**** Provided data

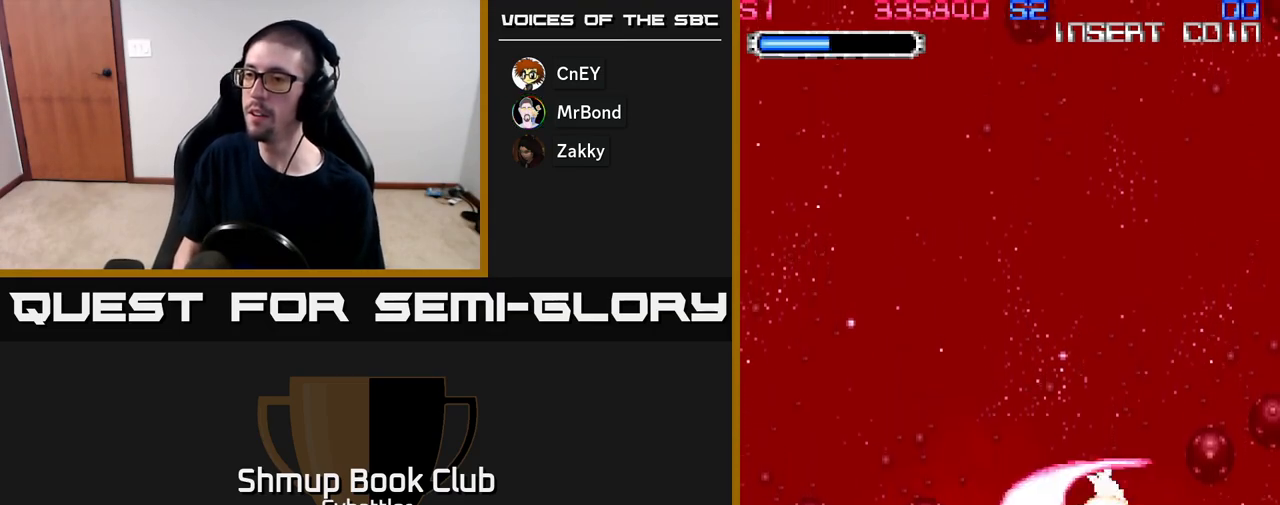
{"buttons": ["DPAD_LEFT"], "right_stick": "center", "events": [[17, "X", "down"], [100, "X", "up"], [150, "X", "down"], [233, "X", "up"], [283, "X", "down"], [317, "DPAD_DOWN", "up"], [383, "X", "up"]]}
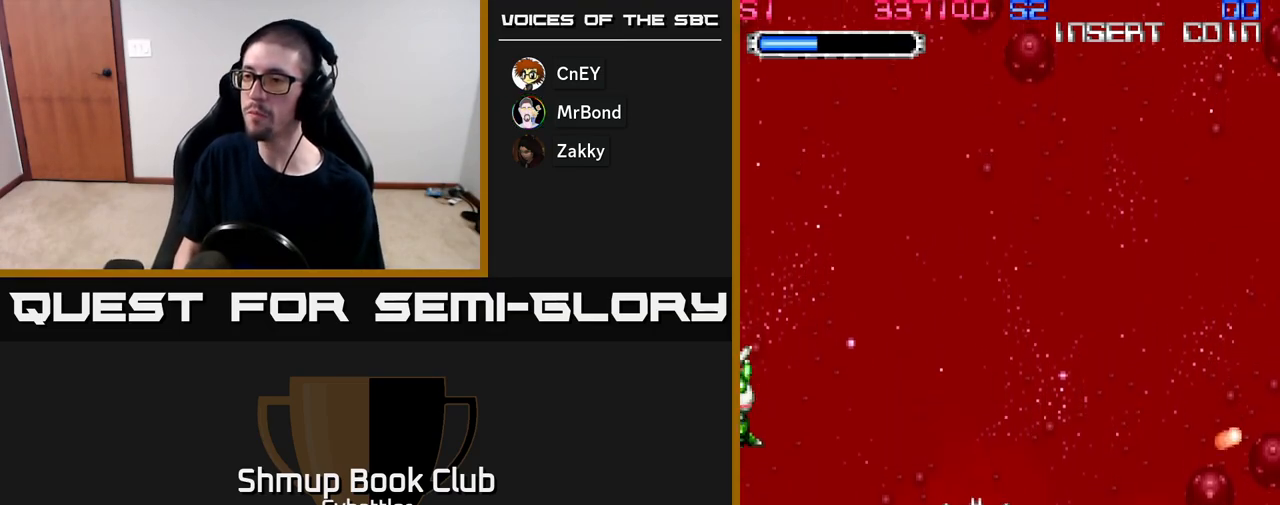
{"buttons": ["X", "DPAD_LEFT"], "right_stick": "center", "events": [[17, "DPAD_LEFT", "up"], [133, "DPAD_RIGHT", "down"], [233, "DPAD_RIGHT", "up"], [250, "DPAD_UP", "down"], [267, "DPAD_LEFT", "down"], [333, "DPAD_UP", "up"], [450, "X", "down"]]}
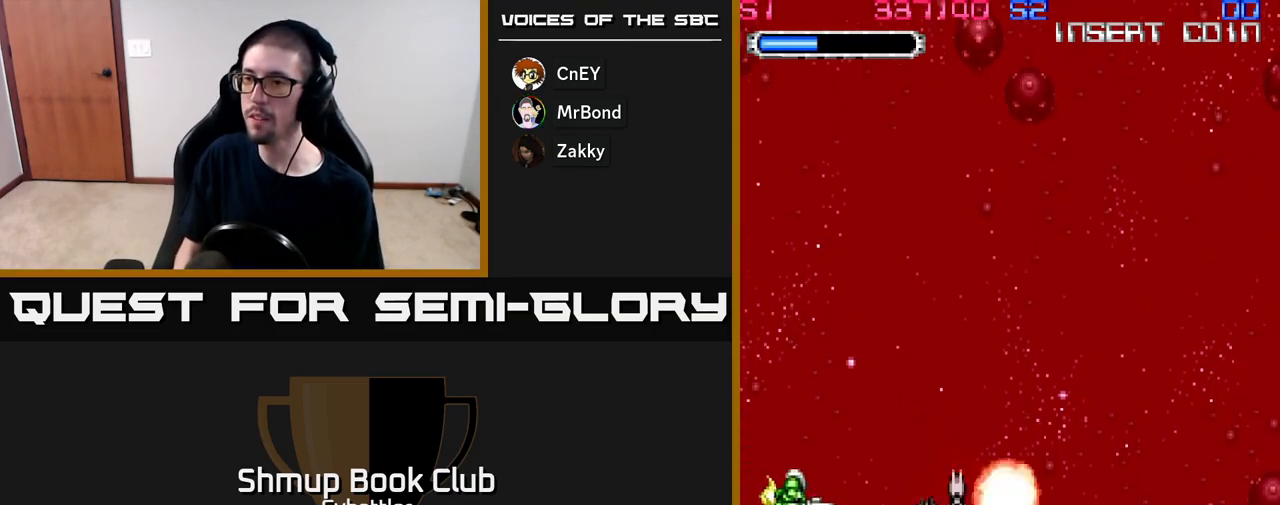
{"buttons": ["DPAD_LEFT"], "right_stick": "center", "events": [[17, "X", "up"], [83, "X", "down"], [150, "X", "up"], [167, "DPAD_LEFT", "up"], [217, "DPAD_RIGHT", "down"], [383, "X", "down"], [467, "DPAD_RIGHT", "up"], [467, "X", "up"], [500, "DPAD_LEFT", "down"]]}
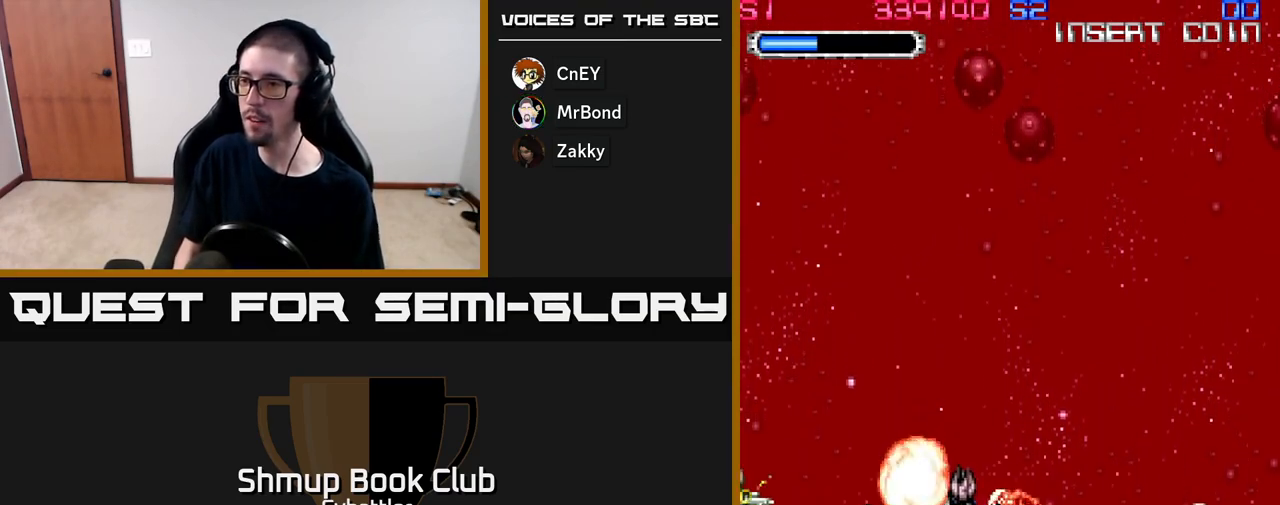
{"buttons": ["DPAD_UP"], "right_stick": "center", "events": [[267, "DPAD_UP", "down"], [383, "DPAD_LEFT", "up"]]}
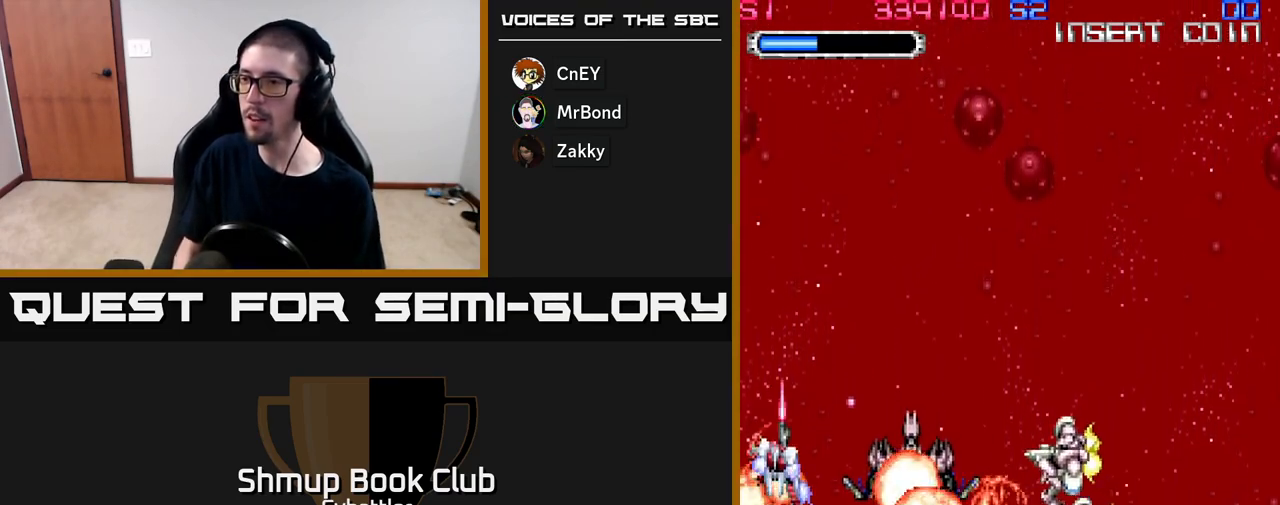
{"buttons": ["DPAD_UP"], "right_stick": "center", "events": [[33, "DPAD_RIGHT", "down"], [67, "DPAD_UP", "up"], [250, "X", "down"], [333, "X", "up"], [367, "DPAD_RIGHT", "up"], [383, "DPAD_UP", "down"]]}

********

[Action item] Could you give the listing again exactly as it stands, minus any pictures?

[Result for this task]
{"buttons": ["DPAD_LEFT"], "right_stick": "center", "events": [[17, "X", "down"], [100, "X", "up"], [150, "X", "down"], [233, "X", "up"], [283, "X", "down"], [317, "DPAD_DOWN", "up"], [383, "X", "up"]]}
{"buttons": ["X", "DPAD_LEFT"], "right_stick": "center", "events": [[17, "DPAD_LEFT", "up"], [133, "DPAD_RIGHT", "down"], [233, "DPAD_RIGHT", "up"], [250, "DPAD_UP", "down"], [267, "DPAD_LEFT", "down"], [333, "DPAD_UP", "up"], [450, "X", "down"]]}
{"buttons": ["DPAD_LEFT"], "right_stick": "center", "events": [[17, "X", "up"], [83, "X", "down"], [150, "X", "up"], [167, "DPAD_LEFT", "up"], [217, "DPAD_RIGHT", "down"], [383, "X", "down"], [467, "DPAD_RIGHT", "up"], [467, "X", "up"], [500, "DPAD_LEFT", "down"]]}
{"buttons": ["DPAD_UP"], "right_stick": "center", "events": [[267, "DPAD_UP", "down"], [383, "DPAD_LEFT", "up"]]}
{"buttons": ["DPAD_UP"], "right_stick": "center", "events": [[33, "DPAD_RIGHT", "down"], [67, "DPAD_UP", "up"], [250, "X", "down"], [333, "X", "up"], [367, "DPAD_RIGHT", "up"], [383, "DPAD_UP", "down"]]}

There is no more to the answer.